**RECORDS SUPPLIED**
§
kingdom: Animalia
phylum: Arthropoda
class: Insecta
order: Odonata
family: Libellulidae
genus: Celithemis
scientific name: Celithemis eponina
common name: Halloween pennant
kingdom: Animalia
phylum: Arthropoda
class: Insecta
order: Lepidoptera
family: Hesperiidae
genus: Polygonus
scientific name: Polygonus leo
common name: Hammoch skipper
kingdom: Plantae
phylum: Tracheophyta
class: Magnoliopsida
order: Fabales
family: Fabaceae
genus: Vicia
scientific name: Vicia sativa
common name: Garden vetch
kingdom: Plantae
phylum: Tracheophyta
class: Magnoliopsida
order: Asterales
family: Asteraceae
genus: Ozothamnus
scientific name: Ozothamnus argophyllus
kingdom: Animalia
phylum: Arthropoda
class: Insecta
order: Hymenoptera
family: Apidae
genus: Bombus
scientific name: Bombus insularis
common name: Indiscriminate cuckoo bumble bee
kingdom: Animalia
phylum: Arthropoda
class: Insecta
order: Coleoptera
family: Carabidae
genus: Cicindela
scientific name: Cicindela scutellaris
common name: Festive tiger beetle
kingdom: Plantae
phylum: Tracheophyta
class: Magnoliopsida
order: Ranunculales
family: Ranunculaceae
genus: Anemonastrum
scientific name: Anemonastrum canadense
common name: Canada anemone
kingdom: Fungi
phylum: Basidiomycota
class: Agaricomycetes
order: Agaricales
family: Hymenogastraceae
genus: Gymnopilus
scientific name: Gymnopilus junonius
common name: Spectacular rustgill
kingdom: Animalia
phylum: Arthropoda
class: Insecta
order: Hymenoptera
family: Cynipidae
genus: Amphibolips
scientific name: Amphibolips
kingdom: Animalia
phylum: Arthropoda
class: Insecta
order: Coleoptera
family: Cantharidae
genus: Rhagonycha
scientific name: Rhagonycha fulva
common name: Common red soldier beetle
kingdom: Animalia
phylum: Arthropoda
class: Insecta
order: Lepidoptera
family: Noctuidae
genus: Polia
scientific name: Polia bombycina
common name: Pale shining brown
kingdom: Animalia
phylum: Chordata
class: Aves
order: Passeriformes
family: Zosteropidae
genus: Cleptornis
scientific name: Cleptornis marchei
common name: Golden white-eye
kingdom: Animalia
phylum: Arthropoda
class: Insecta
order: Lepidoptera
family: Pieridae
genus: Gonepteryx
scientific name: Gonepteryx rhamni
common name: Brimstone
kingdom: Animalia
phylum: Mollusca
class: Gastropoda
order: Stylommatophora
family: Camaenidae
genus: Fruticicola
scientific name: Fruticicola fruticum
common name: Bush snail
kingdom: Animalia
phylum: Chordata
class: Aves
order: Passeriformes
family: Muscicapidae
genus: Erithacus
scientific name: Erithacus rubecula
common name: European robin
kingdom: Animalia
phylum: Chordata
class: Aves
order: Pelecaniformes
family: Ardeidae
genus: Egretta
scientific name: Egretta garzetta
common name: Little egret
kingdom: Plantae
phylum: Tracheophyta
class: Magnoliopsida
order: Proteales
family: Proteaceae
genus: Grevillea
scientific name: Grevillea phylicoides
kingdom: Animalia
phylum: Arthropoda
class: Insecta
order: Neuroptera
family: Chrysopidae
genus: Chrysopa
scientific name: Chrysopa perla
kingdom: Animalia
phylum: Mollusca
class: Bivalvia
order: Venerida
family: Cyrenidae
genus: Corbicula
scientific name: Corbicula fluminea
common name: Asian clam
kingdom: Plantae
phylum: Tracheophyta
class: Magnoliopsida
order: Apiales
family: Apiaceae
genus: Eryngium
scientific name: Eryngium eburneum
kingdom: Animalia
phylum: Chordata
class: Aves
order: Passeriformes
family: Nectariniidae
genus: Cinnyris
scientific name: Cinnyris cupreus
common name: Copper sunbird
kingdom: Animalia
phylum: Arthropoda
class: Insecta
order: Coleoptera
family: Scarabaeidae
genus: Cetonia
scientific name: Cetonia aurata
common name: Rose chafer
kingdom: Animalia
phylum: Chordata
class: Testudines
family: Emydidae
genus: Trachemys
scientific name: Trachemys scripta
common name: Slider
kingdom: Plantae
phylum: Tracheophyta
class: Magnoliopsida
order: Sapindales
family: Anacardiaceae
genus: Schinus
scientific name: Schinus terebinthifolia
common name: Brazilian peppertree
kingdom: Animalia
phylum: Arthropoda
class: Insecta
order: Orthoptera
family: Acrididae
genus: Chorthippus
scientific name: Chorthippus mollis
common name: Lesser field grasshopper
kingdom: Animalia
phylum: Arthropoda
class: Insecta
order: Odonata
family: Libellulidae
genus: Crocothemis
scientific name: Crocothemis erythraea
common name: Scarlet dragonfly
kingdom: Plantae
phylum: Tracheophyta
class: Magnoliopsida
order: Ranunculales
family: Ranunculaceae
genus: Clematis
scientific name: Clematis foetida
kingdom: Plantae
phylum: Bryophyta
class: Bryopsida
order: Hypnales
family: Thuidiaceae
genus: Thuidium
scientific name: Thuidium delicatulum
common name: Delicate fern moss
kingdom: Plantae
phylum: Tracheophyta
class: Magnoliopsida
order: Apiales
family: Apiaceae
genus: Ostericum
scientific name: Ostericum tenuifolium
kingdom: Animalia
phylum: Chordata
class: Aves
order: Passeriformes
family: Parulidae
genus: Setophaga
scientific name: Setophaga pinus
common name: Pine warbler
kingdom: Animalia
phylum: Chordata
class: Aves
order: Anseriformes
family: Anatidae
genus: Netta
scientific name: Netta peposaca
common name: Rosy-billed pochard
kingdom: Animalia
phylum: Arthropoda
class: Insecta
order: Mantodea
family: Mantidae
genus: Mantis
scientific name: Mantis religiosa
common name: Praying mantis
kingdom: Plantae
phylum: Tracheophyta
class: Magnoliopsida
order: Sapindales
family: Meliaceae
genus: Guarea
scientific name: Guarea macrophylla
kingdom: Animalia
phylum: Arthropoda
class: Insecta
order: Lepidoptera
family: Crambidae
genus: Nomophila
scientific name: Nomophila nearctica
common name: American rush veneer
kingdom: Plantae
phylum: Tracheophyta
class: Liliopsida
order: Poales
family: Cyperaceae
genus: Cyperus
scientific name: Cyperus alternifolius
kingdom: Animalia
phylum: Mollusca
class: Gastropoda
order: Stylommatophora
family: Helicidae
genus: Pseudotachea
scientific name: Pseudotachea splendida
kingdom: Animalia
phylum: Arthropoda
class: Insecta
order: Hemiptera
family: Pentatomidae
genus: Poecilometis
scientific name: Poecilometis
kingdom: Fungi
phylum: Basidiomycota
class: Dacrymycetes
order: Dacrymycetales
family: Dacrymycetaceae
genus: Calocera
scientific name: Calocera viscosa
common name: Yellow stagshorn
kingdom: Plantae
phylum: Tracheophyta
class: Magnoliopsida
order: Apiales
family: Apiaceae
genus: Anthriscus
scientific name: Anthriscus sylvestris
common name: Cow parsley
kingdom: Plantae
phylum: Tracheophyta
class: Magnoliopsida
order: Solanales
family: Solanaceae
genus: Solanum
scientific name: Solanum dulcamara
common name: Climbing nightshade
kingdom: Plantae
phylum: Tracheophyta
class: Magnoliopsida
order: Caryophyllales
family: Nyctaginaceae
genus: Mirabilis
§
**PROBLEM TO WORK ON**
Express every line of the data above as a Markdown table with the columns Row and Line. Number the lines in order under Row, and omit blank lines.

**THE COMPLETED TASK**
| Row | Line |
|---|---|
| 1 | kingdom: Animalia |
| 2 | phylum: Arthropoda |
| 3 | class: Insecta |
| 4 | order: Odonata |
| 5 | family: Libellulidae |
| 6 | genus: Celithemis |
| 7 | scientific name: Celithemis eponina |
| 8 | common name: Halloween pennant |
| 9 | kingdom: Animalia |
| 10 | phylum: Arthropoda |
| 11 | class: Insecta |
| 12 | order: Lepidoptera |
| 13 | family: Hesperiidae |
| 14 | genus: Polygonus |
| 15 | scientific name: Polygonus leo |
| 16 | common name: Hammoch skipper |
| 17 | kingdom: Plantae |
| 18 | phylum: Tracheophyta |
| 19 | class: Magnoliopsida |
| 20 | order: Fabales |
| 21 | family: Fabaceae |
| 22 | genus: Vicia |
| 23 | scientific name: Vicia sativa |
| 24 | common name: Garden vetch |
| 25 | kingdom: Plantae |
| 26 | phylum: Tracheophyta |
| 27 | class: Magnoliopsida |
| 28 | order: Asterales |
| 29 | family: Asteraceae |
| 30 | genus: Ozothamnus |
| 31 | scientific name: Ozothamnus argophyllus |
| 32 | kingdom: Animalia |
| 33 | phylum: Arthropoda |
| 34 | class: Insecta |
| 35 | order: Hymenoptera |
| 36 | family: Apidae |
| 37 | genus: Bombus |
| 38 | scientific name: Bombus insularis |
| 39 | common name: Indiscriminate cuckoo bumble bee |
| 40 | kingdom: Animalia |
| 41 | phylum: Arthropoda |
| 42 | class: Insecta |
| 43 | order: Coleoptera |
| 44 | family: Carabidae |
| 45 | genus: Cicindela |
| 46 | scientific name: Cicindela scutellaris |
| 47 | common name: Festive tiger beetle |
| 48 | kingdom: Plantae |
| 49 | phylum: Tracheophyta |
| 50 | class: Magnoliopsida |
| 51 | order: Ranunculales |
| 52 | family: Ranunculaceae |
| 53 | genus: Anemonastrum |
| 54 | scientific name: Anemonastrum canadense |
| 55 | common name: Canada anemone |
| 56 | kingdom: Fungi |
| 57 | phylum: Basidiomycota |
| 58 | class: Agaricomycetes |
| 59 | order: Agaricales |
| 60 | family: Hymenogastraceae |
| 61 | genus: Gymnopilus |
| 62 | scientific name: Gymnopilus junonius |
| 63 | common name: Spectacular rustgill |
| 64 | kingdom: Animalia |
| 65 | phylum: Arthropoda |
| 66 | class: Insecta |
| 67 | order: Hymenoptera |
| 68 | family: Cynipidae |
| 69 | genus: Amphibolips |
| 70 | scientific name: Amphibolips |
| 71 | kingdom: Animalia |
| 72 | phylum: Arthropoda |
| 73 | class: Insecta |
| 74 | order: Coleoptera |
| 75 | family: Cantharidae |
| 76 | genus: Rhagonycha |
| 77 | scientific name: Rhagonycha fulva |
| 78 | common name: Common red soldier beetle |
| 79 | kingdom: Animalia |
| 80 | phylum: Arthropoda |
| 81 | class: Insecta |
| 82 | order: Lepidoptera |
| 83 | family: Noctuidae |
| 84 | genus: Polia |
| 85 | scientific name: Polia bombycina |
| 86 | common name: Pale shining brown |
| 87 | kingdom: Animalia |
| 88 | phylum: Chordata |
| 89 | class: Aves |
| 90 | order: Passeriformes |
| 91 | family: Zosteropidae |
| 92 | genus: Cleptornis |
| 93 | scientific name: Cleptornis marchei |
| 94 | common name: Golden white-eye |
| 95 | kingdom: Animalia |
| 96 | phylum: Arthropoda |
| 97 | class: Insecta |
| 98 | order: Lepidoptera |
| 99 | family: Pieridae |
| 100 | genus: Gonepteryx |
| 101 | scientific name: Gonepteryx rhamni |
| 102 | common name: Brimstone |
| 103 | kingdom: Animalia |
| 104 | phylum: Mollusca |
| 105 | class: Gastropoda |
| 106 | order: Stylommatophora |
| 107 | family: Camaenidae |
| 108 | genus: Fruticicola |
| 109 | scientific name: Fruticicola fruticum |
| 110 | common name: Bush snail |
| 111 | kingdom: Animalia |
| 112 | phylum: Chordata |
| 113 | class: Aves |
| 114 | order: Passeriformes |
| 115 | family: Muscicapidae |
| 116 | genus: Erithacus |
| 117 | scientific name: Erithacus rubecula |
| 118 | common name: European robin |
| 119 | kingdom: Animalia |
| 120 | phylum: Chordata |
| 121 | class: Aves |
| 122 | order: Pelecaniformes |
| 123 | family: Ardeidae |
| 124 | genus: Egretta |
| 125 | scientific name: Egretta garzetta |
| 126 | common name: Little egret |
| 127 | kingdom: Plantae |
| 128 | phylum: Tracheophyta |
| 129 | class: Magnoliopsida |
| 130 | order: Proteales |
| 131 | family: Proteaceae |
| 132 | genus: Grevillea |
| 133 | scientific name: Grevillea phylicoides |
| 134 | kingdom: Animalia |
| 135 | phylum: Arthropoda |
| 136 | class: Insecta |
| 137 | order: Neuroptera |
| 138 | family: Chrysopidae |
| 139 | genus: Chrysopa |
| 140 | scientific name: Chrysopa perla |
| 141 | kingdom: Animalia |
| 142 | phylum: Mollusca |
| 143 | class: Bivalvia |
| 144 | order: Venerida |
| 145 | family: Cyrenidae |
| 146 | genus: Corbicula |
| 147 | scientific name: Corbicula fluminea |
| 148 | common name: Asian clam |
| 149 | kingdom: Plantae |
| 150 | phylum: Tracheophyta |
| 151 | class: Magnoliopsida |
| 152 | order: Apiales |
| 153 | family: Apiaceae |
| 154 | genus: Eryngium |
| 155 | scientific name: Eryngium eburneum |
| 156 | kingdom: Animalia |
| 157 | phylum: Chordata |
| 158 | class: Aves |
| 159 | order: Passeriformes |
| 160 | family: Nectariniidae |
| 161 | genus: Cinnyris |
| 162 | scientific name: Cinnyris cupreus |
| 163 | common name: Copper sunbird |
| 164 | kingdom: Animalia |
| 165 | phylum: Arthropoda |
| 166 | class: Insecta |
| 167 | order: Coleoptera |
| 168 | family: Scarabaeidae |
| 169 | genus: Cetonia |
| 170 | scientific name: Cetonia aurata |
| 171 | common name: Rose chafer |
| 172 | kingdom: Animalia |
| 173 | phylum: Chordata |
| 174 | class: Testudines |
| 175 | family: Emydidae |
| 176 | genus: Trachemys |
| 177 | scientific name: Trachemys scripta |
| 178 | common name: Slider |
| 179 | kingdom: Plantae |
| 180 | phylum: Tracheophyta |
| 181 | class: Magnoliopsida |
| 182 | order: Sapindales |
| 183 | family: Anacardiaceae |
| 184 | genus: Schinus |
| 185 | scientific name: Schinus terebinthifolia |
| 186 | common name: Brazilian peppertree |
| 187 | kingdom: Animalia |
| 188 | phylum: Arthropoda |
| 189 | class: Insecta |
| 190 | order: Orthoptera |
| 191 | family: Acrididae |
| 192 | genus: Chorthippus |
| 193 | scientific name: Chorthippus mollis |
| 194 | common name: Lesser field grasshopper |
| 195 | kingdom: Animalia |
| 196 | phylum: Arthropoda |
| 197 | class: Insecta |
| 198 | order: Odonata |
| 199 | family: Libellulidae |
| 200 | genus: Crocothemis |
| 201 | scientific name: Crocothemis erythraea |
| 202 | common name: Scarlet dragonfly |
| 203 | kingdom: Plantae |
| 204 | phylum: Tracheophyta |
| 205 | class: Magnoliopsida |
| 206 | order: Ranunculales |
| 207 | family: Ranunculaceae |
| 208 | genus: Clematis |
| 209 | scientific name: Clematis foetida |
| 210 | kingdom: Plantae |
| 211 | phylum: Bryophyta |
| 212 | class: Bryopsida |
| 213 | order: Hypnales |
| 214 | family: Thuidiaceae |
| 215 | genus: Thuidium |
| 216 | scientific name: Thuidium delicatulum |
| 217 | common name: Delicate fern moss |
| 218 | kingdom: Plantae |
| 219 | phylum: Tracheophyta |
| 220 | class: Magnoliopsida |
| 221 | order: Apiales |
| 222 | family: Apiaceae |
| 223 | genus: Ostericum |
| 224 | scientific name: Ostericum tenuifolium |
| 225 | kingdom: Animalia |
| 226 | phylum: Chordata |
| 227 | class: Aves |
| 228 | order: Passeriformes |
| 229 | family: Parulidae |
| 230 | genus: Setophaga |
| 231 | scientific name: Setophaga pinus |
| 232 | common name: Pine warbler |
| 233 | kingdom: Animalia |
| 234 | phylum: Chordata |
| 235 | class: Aves |
| 236 | order: Anseriformes |
| 237 | family: Anatidae |
| 238 | genus: Netta |
| 239 | scientific name: Netta peposaca |
| 240 | common name: Rosy-billed pochard |
| 241 | kingdom: Animalia |
| 242 | phylum: Arthropoda |
| 243 | class: Insecta |
| 244 | order: Mantodea |
| 245 | family: Mantidae |
| 246 | genus: Mantis |
| 247 | scientific name: Mantis religiosa |
| 248 | common name: Praying mantis |
| 249 | kingdom: Plantae |
| 250 | phylum: Tracheophyta |
| 251 | class: Magnoliopsida |
| 252 | order: Sapindales |
| 253 | family: Meliaceae |
| 254 | genus: Guarea |
| 255 | scientific name: Guarea macrophylla |
| 256 | kingdom: Animalia |
| 257 | phylum: Arthropoda |
| 258 | class: Insecta |
| 259 | order: Lepidoptera |
| 260 | family: Crambidae |
| 261 | genus: Nomophila |
| 262 | scientific name: Nomophila nearctica |
| 263 | common name: American rush veneer |
| 264 | kingdom: Plantae |
| 265 | phylum: Tracheophyta |
| 266 | class: Liliopsida |
| 267 | order: Poales |
| 268 | family: Cyperaceae |
| 269 | genus: Cyperus |
| 270 | scientific name: Cyperus alternifolius |
| 271 | kingdom: Animalia |
| 272 | phylum: Mollusca |
| 273 | class: Gastropoda |
| 274 | order: Stylommatophora |
| 275 | family: Helicidae |
| 276 | genus: Pseudotachea |
| 277 | scientific name: Pseudotachea splendida |
| 278 | kingdom: Animalia |
| 279 | phylum: Arthropoda |
| 280 | class: Insecta |
| 281 | order: Hemiptera |
| 282 | family: Pentatomidae |
| 283 | genus: Poecilometis |
| 284 | scientific name: Poecilometis |
| 285 | kingdom: Fungi |
| 286 | phylum: Basidiomycota |
| 287 | class: Dacrymycetes |
| 288 | order: Dacrymycetales |
| 289 | family: Dacrymycetaceae |
| 290 | genus: Calocera |
| 291 | scientific name: Calocera viscosa |
| 292 | common name: Yellow stagshorn |
| 293 | kingdom: Plantae |
| 294 | phylum: Tracheophyta |
| 295 | class: Magnoliopsida |
| 296 | order: Apiales |
| 297 | family: Apiaceae |
| 298 | genus: Anthriscus |
| 299 | scientific name: Anthriscus sylvestris |
| 300 | common name: Cow parsley |
| 301 | kingdom: Plantae |
| 302 | phylum: Tracheophyta |
| 303 | class: Magnoliopsida |
| 304 | order: Solanales |
| 305 | family: Solanaceae |
| 306 | genus: Solanum |
| 307 | scientific name: Solanum dulcamara |
| 308 | common name: Climbing nightshade |
| 309 | kingdom: Plantae |
| 310 | phylum: Tracheophyta |
| 311 | class: Magnoliopsida |
| 312 | order: Caryophyllales |
| 313 | family: Nyctaginaceae |
| 314 | genus: Mirabilis |